From the listing below, pull out the lines that hold "pixels".
Data under study: Begin
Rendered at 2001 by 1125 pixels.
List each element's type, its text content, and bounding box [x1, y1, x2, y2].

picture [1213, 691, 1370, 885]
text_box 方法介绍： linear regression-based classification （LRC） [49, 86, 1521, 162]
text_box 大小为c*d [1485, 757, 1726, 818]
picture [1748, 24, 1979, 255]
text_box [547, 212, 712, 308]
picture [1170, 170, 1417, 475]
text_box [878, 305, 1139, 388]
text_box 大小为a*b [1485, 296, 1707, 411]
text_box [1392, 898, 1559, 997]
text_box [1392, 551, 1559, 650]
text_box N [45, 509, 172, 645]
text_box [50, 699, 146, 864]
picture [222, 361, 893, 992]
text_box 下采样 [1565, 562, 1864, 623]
Data under study: End
Data under study: Begin
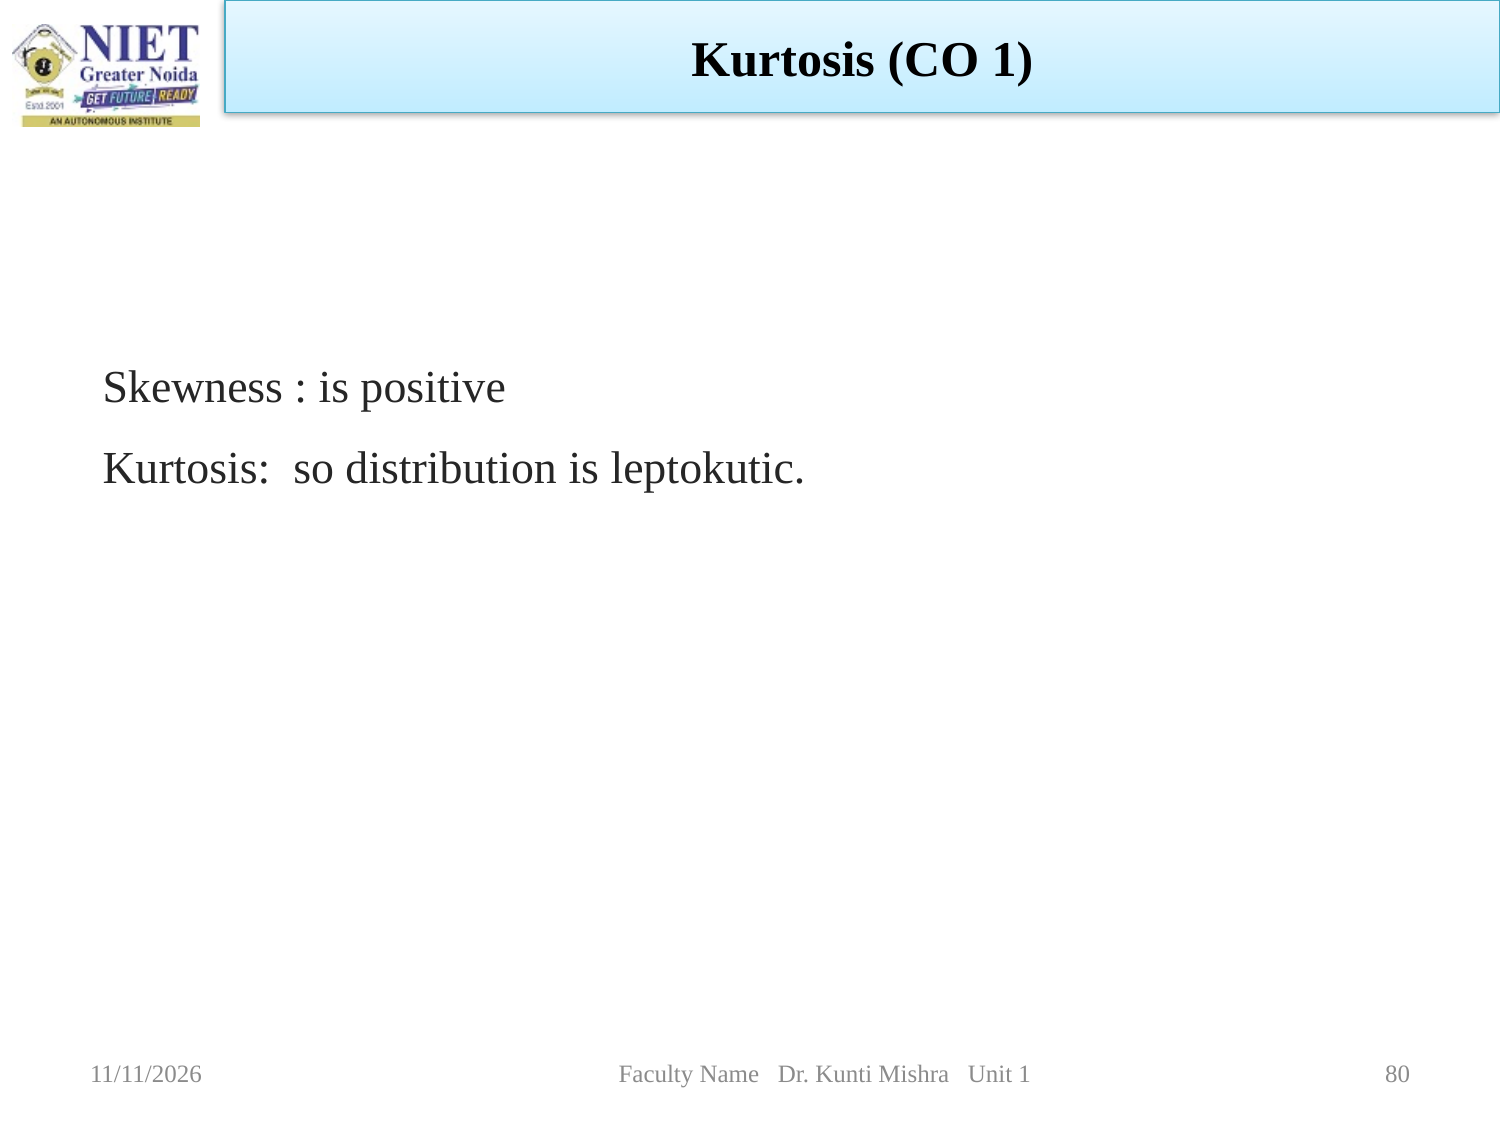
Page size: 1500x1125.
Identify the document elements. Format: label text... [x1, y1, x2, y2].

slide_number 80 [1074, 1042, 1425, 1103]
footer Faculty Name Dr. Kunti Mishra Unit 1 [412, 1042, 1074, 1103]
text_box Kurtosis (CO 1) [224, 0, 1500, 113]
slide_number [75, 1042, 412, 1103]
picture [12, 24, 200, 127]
Data under study: End
Data under study: Begin
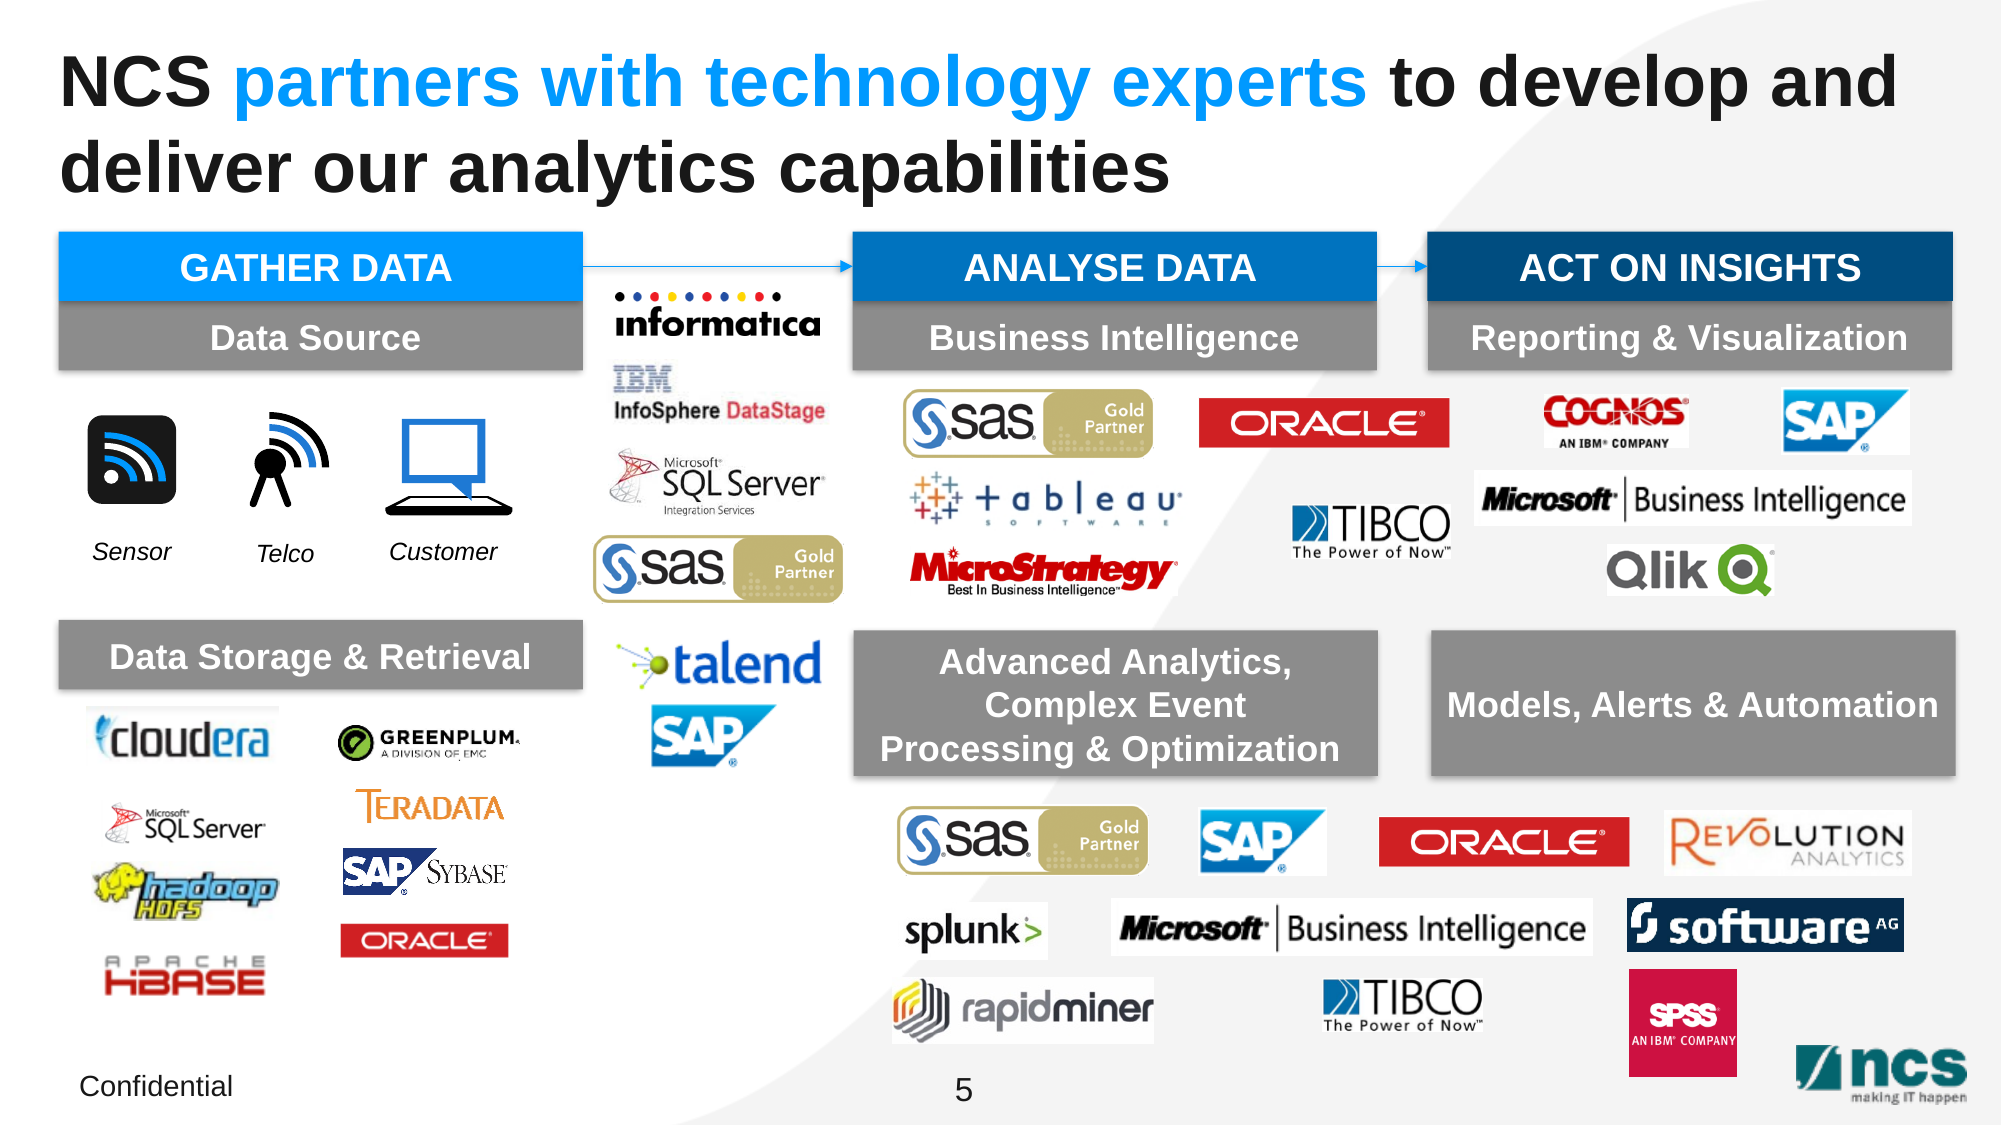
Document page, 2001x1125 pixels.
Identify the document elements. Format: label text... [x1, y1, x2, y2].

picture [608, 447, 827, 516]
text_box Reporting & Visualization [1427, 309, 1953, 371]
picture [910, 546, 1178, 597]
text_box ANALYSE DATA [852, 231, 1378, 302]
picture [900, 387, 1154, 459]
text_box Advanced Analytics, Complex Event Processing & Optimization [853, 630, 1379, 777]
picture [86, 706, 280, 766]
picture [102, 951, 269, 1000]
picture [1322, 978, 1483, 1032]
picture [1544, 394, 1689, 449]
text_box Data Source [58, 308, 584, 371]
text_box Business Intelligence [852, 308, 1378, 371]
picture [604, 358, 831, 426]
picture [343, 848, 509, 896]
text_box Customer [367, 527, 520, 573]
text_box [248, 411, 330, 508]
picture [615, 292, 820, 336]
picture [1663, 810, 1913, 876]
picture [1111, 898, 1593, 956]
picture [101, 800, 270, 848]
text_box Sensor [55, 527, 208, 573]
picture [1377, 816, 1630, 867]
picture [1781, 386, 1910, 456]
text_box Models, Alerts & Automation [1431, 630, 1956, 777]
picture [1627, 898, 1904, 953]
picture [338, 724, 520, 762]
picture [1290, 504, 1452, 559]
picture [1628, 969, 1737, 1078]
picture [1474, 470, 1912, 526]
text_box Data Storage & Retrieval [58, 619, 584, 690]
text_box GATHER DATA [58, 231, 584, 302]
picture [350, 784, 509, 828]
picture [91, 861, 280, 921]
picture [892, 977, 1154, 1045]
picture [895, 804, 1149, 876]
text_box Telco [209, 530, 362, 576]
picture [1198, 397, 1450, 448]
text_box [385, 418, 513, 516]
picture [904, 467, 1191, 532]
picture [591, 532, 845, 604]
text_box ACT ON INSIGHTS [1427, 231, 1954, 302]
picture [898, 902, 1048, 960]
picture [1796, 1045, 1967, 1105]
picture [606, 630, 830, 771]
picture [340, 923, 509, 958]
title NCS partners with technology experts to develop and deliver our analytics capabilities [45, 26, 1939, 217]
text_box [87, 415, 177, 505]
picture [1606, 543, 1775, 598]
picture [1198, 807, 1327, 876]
Data under study: End
-- Exercise response --
Rendered at 2001 by 1125 pixels.
Document page, 2001x1125 pixels.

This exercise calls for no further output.